God, those pictures. Photos had no standards yet. The internet guidebook we all seemed to memorize by osmosis had yet to crystallize. In my old Myspace, I could see certain people had figured out the angles that would dominate social for years to come. Others, well, had not.
Everything was grainy. Most photos were set in kiddish bedrooms or dingy basements, tucked away from parents. The lighting seemed to be emanating from a ’70s lamp turned on its side. Without a drip of irony, one old classmate had a mirror selfie with a flat-brim hat and comically massive sunglasses. Another friend, let’s call her Jane, has a profile picture with one of my longtime best friends, whom we’ll call Angela. They’re sitting next to one another, smiling, Jane’s arm draped over Angela’s shoulders. In the bottom right of the photo there’s a little orange date. Remember that? That means Jane must have taken this picture, printed it, scanned it, then made it her Myspace profile image. What a world. The photo was taken on June 23, but the year is cropped out. Safe to say it was quite some time ago.
But it wasn’t all happy nostalgia. I also stumbled onto a kid who died young. In his profile pic, he’s lying down, hat backwards, eyes trained off-camera. “Shit,” was about all I could say. I don’t know the full circumstances of his death, but for a moment I just looked at that picture. In it, he’s quite young, unchanged; it was well before tragedy had struck. It felt different than stumbling across a person who’s passed on Facebook. On Facebook, the deceased person is frozen in time, but the rest of the site has moved on. It’s a sad milepost on a modern platform. On Myspace, we’re all equally preserved. Everything is the past. Yet I knew this poor kid is gone. I could see the future. It was a different kind of sadness, seeing him in his youth on a profile he’d long abandoned.
Retrieving my Myspace wasn’t what I’d hoped. I didn’t find a trove of old photos, emo posts, or even what song used to be on my profile. (I cannot remember what it was but feel certain it was deeply embarrassing.) It was more a personal reminder of how my world used to look, how myself and my friends treated the internet more than a decade ago.
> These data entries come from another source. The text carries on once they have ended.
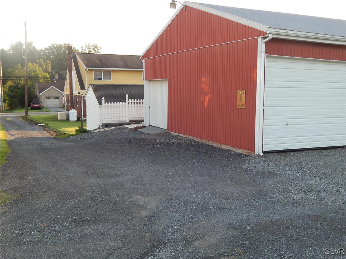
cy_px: 130
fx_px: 380
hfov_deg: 49.0
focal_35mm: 38
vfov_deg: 37.7
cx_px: 173
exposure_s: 1/160
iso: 125
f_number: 3.4
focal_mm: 6.8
Digging through my old connections and those old profiles, endlessly clicking to a different person, felt like I was flipping through a bare-bones yearbook. It was pleasant but stark; my mind had to fill in the gaps. It was like driving through your hometown, windows down, all light breeze and warm air. Most things haven’t changed, it looks nice, but you don’t get out of the car.
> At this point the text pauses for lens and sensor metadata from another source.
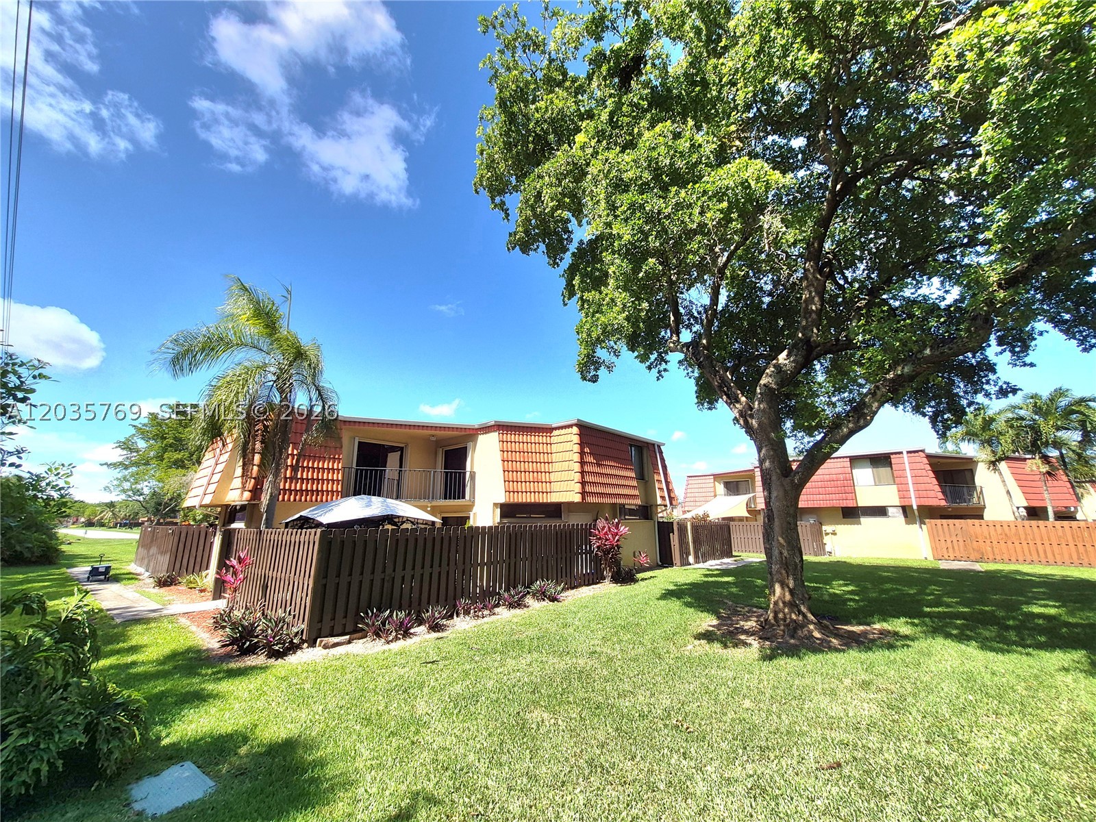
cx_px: 548
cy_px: 411
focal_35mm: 13
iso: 40
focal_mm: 1.74
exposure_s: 1/1667
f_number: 2.2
After a while I took another glance at my own profile. A little more familiar with how my broken Myspace worked, I ran my cursor over where my Top 8 should’ve been. And holy hell, there it was. The images were all broken and the error messages took forever to load. At first, it was impossible to see, but when I hovered, I could see the usernames. Only three of eight profiles remained. My brother was one. Another was a guy who remains a best friend to this day. The third was an old friend from middle school.
I haven’t seen him in forever. We grew apart. Nothing happened but inertia. We were on different paths going different ways.
I thought maybe I should call him. After all, we used to be good friends. Just scrolling over his username, for a moment, I remembered that connection. But that was a long time ago. I didn’t call. Where would I even begin?